I certainly never meant to imply that any arbitrary query could be guaranteed answerable in a reasonable amount of time. As you point out, it's well known that this is not true of either relational databases that use SQL or of triple stores that use SPARQL. However, since SPARQL query-enabled triple stores may play a significant role in some of the services I listed above, I'm interested in measuring relative performance of different triple store implementations. Where we decide to use them, we ought to use the fastest stores available.
As an example: Donald would be mad to build the GBIF data portal as a basic triple store because 90% of queries are currently going to be the same i.e. by taxon name and geographical area. Even if there is a triple store out the back some place one is going to want to optimize for the most common queries. If you want to ask something weird you are going to have to wait!
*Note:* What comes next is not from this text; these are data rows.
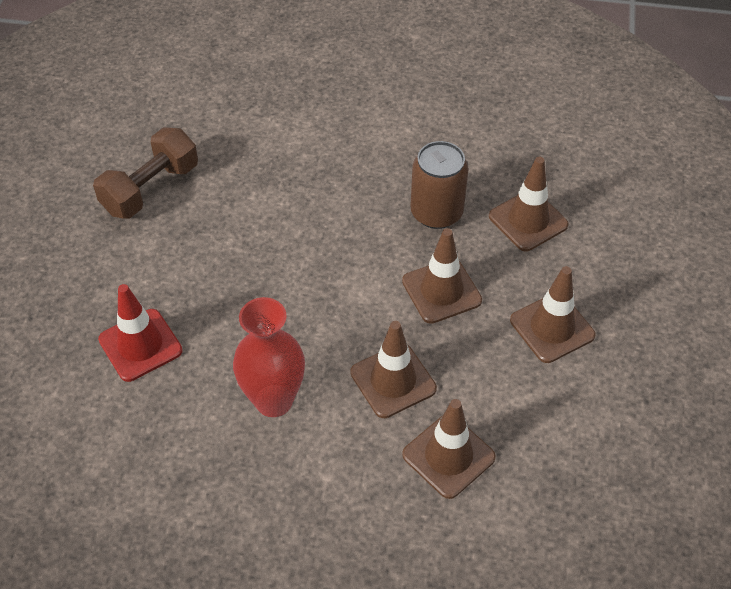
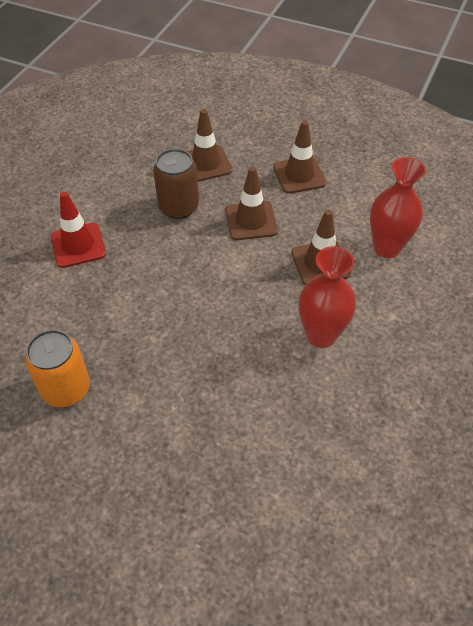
camera: 75 degrees left, 0 degrees up
(140, 345) = (242, 420): red traffic cone -> red traffic cone (78, 245)
(151, 189) = (66, 389): brown dumbbell -> orange can
(448, 456) = (386, 248): brown traffic cone -> red vase

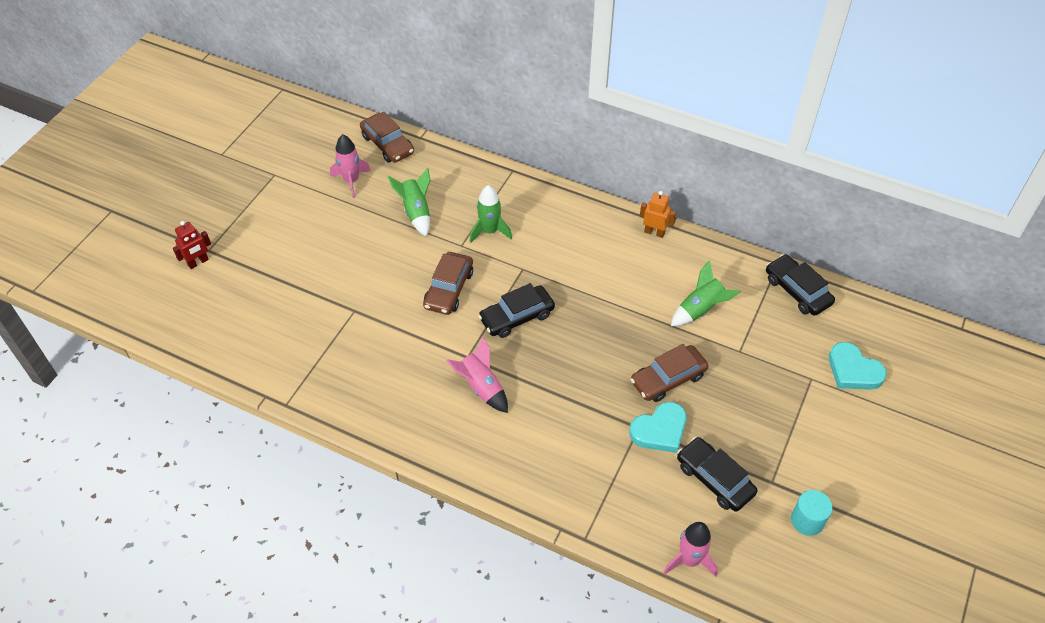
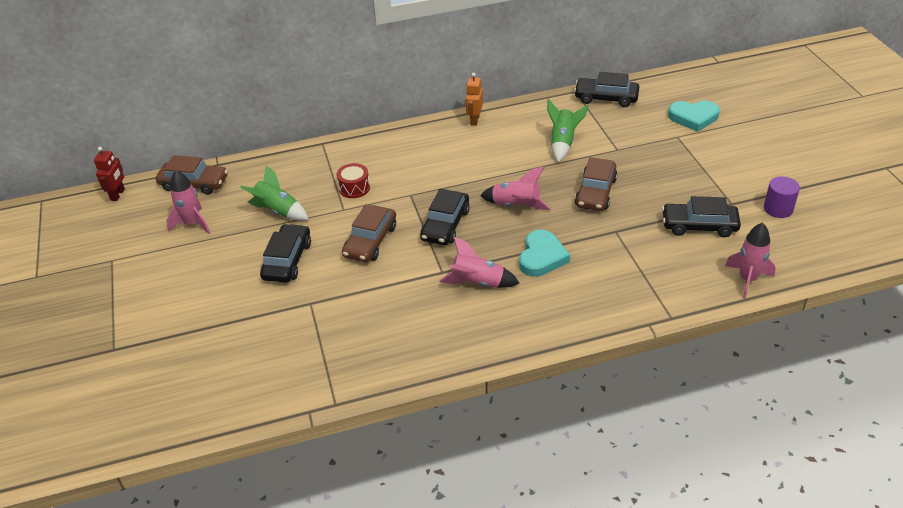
camera: 40 degrees left, 10 degrees down
(198, 262) = (114, 364): red robot -> red robot (118, 194)
(377, 262) = (287, 260): none -> black car
(449, 289) = (370, 241): brown car -> brown car turned 45 degrees clockwise
(489, 231) = (354, 188): green rocket -> red drum
(589, 341) = (516, 206): none -> pink rocket
(654, 232) = (474, 120): orange robot -> orange robot turned 60 degrees counterclockwise
(660, 430) = (630, 223): turquoise heart -> turquoise heart (542, 257)
(807, 520) = (778, 209): turquoise cylinder -> purple cylinder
I agree that any hypothetical RDF-based GBIF portal is a bad candidate for implementation over a triple store. To build something like a GBIF portal, I'd use a design that is a combination of an indexer and an aggregator. In my mind, an aggregator is a piece of software that harvests RDF from providers and stores it in a persistent cache. An indexer either harvests RDF or scans an aggregator's cache in order to build indexes that can be used to rapidly answer simple queries. Index services don't provide a SPARQL query interface so they don't need to be implemented over a triple store. Instead an index service could be backed by a field-enabled on-disk inverted index. This is the same technology that backs search engines and *it is very different from a general purpose database*. So an index service is a kind of search engine. A hypothetical GBIF index service could be designed to index only the scientific name and geography fields of the concise bounded descriptions (metadata objects) that represent specimens.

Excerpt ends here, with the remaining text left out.